▶ [Exercise] The lines from the one containing "font-size: 14px ->" through the last one in the data: please copy those exactly, and only those, without the pictures.

START Data section

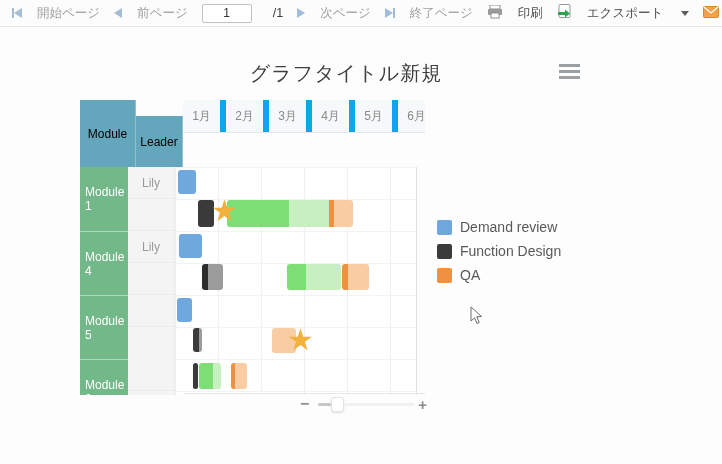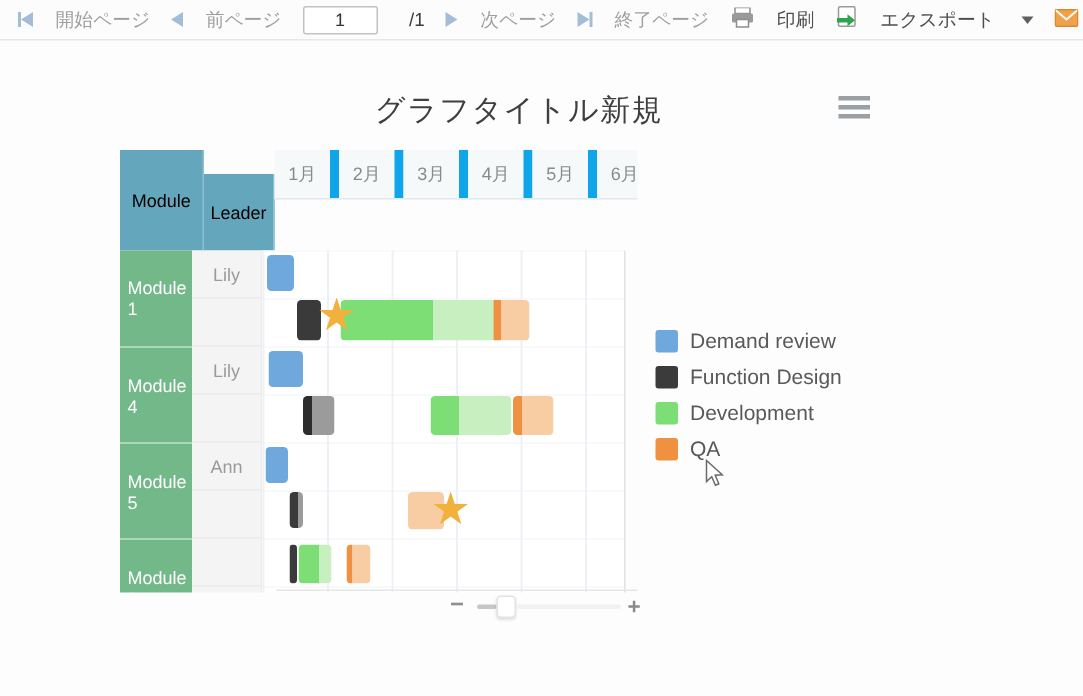"Development" div.legend-item { html: <div> <span></span> <span>Development</span> </div> -> none }
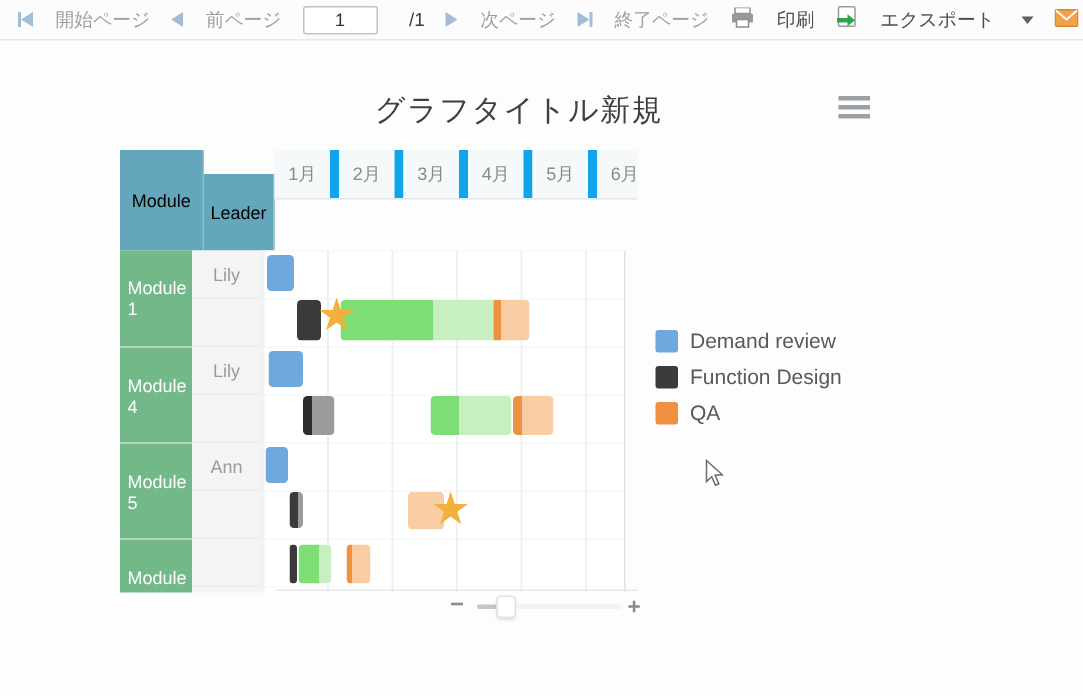"Ann" div.leader-name { html: <div>Ann</div> -> none }
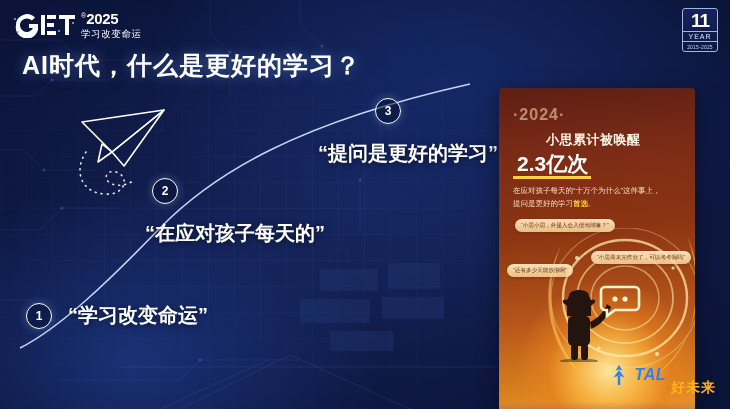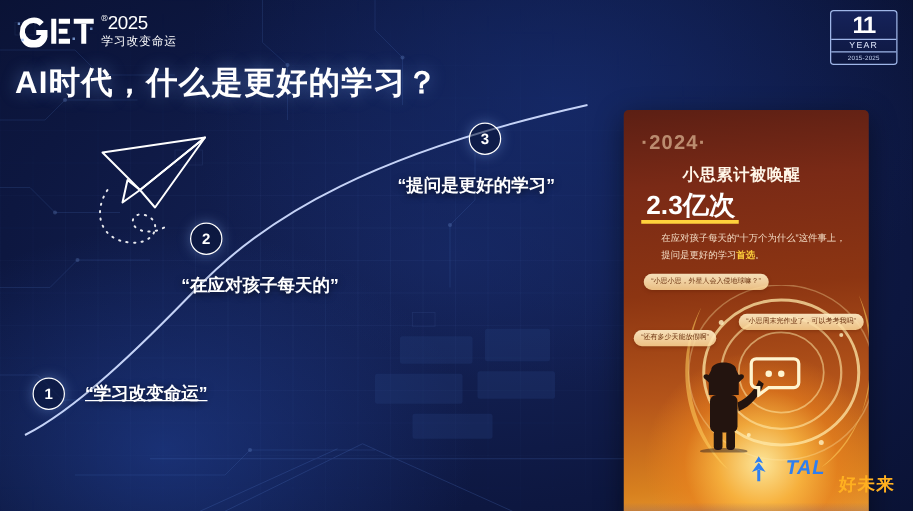"2025" .logo-year { font-weight: normal -> bold }
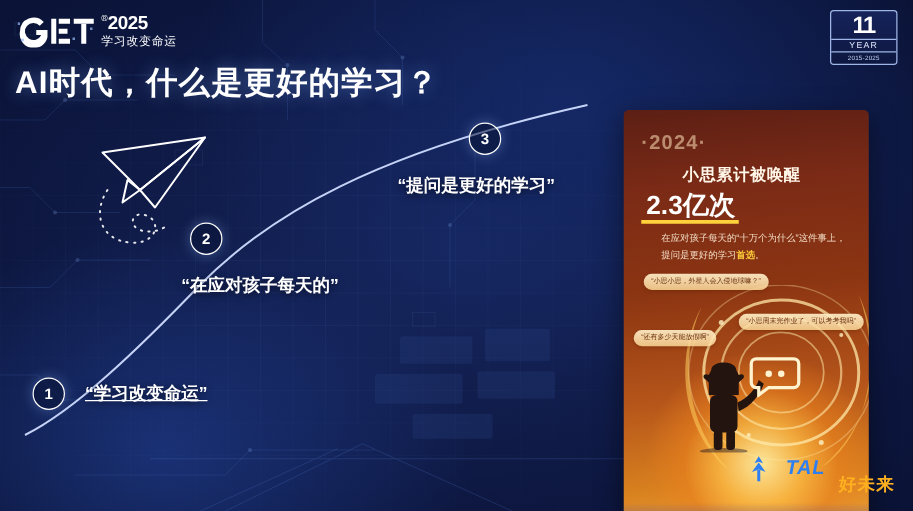"11" .badge-11 { width: 54px -> 36px }
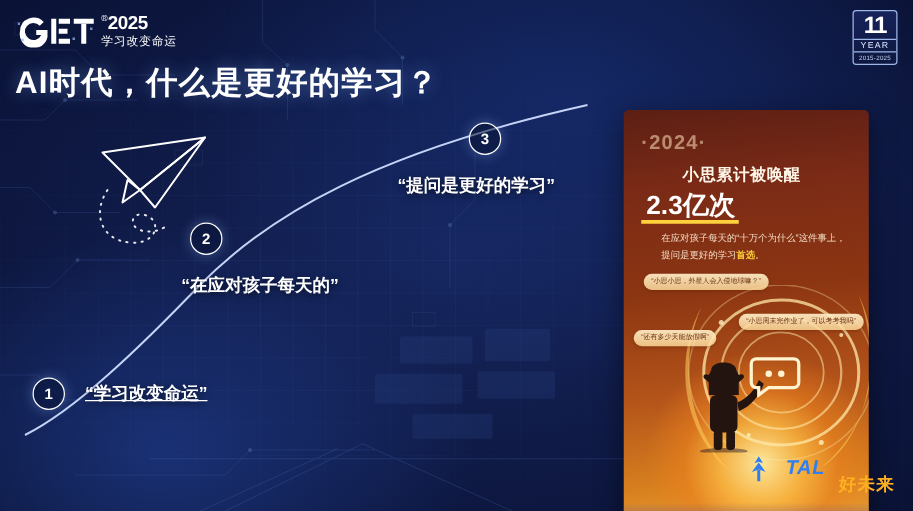"AI时代，什么是更好的学习？" .title { left: 12px -> 22px }
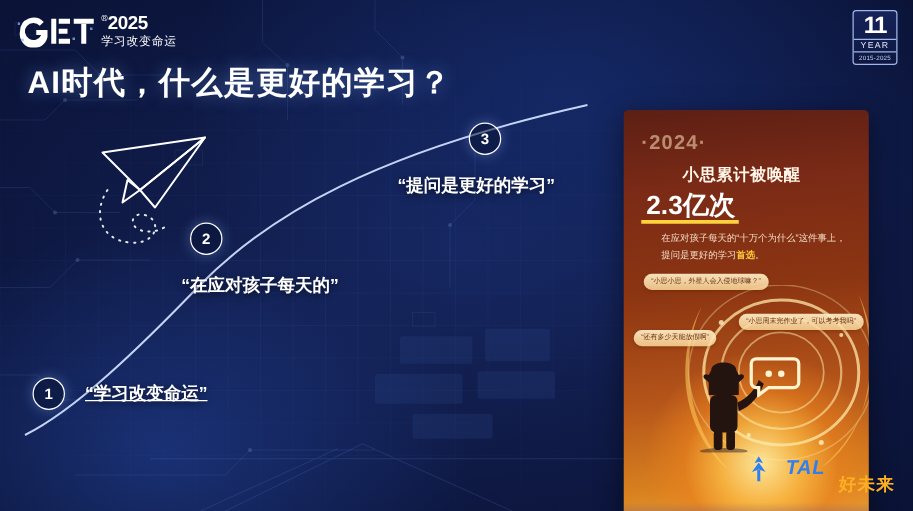"“提问是更好的学习”" .step-label { font-size: 14px -> 20px }
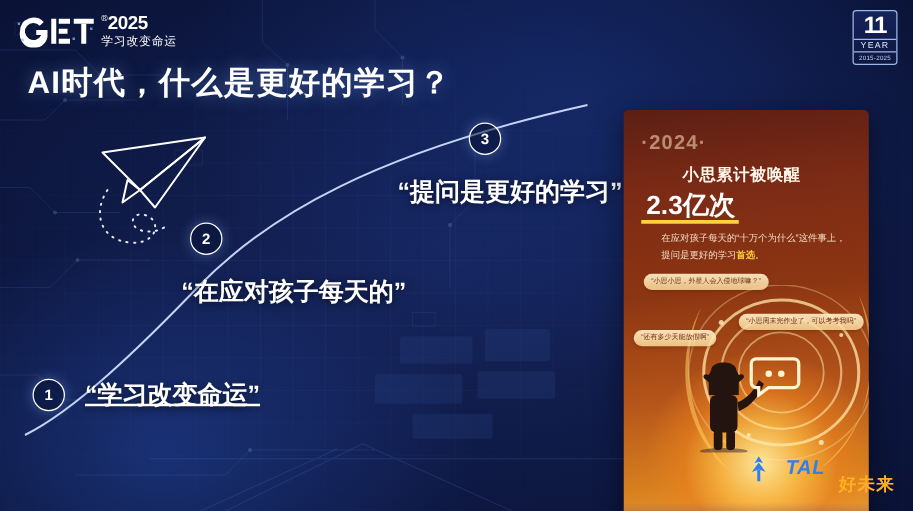"在应对孩子每天的“十万个为什么”这件事上，" .p-body { left: 30px -> 14px }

END Data section

▶ [Solution to the problem]
"“提问是更好的学习”" .step-label { font-size: 14px -> 20px }
"在应对孩子每天的“十万个为什么”这件事上，" .p-body { left: 30px -> 14px }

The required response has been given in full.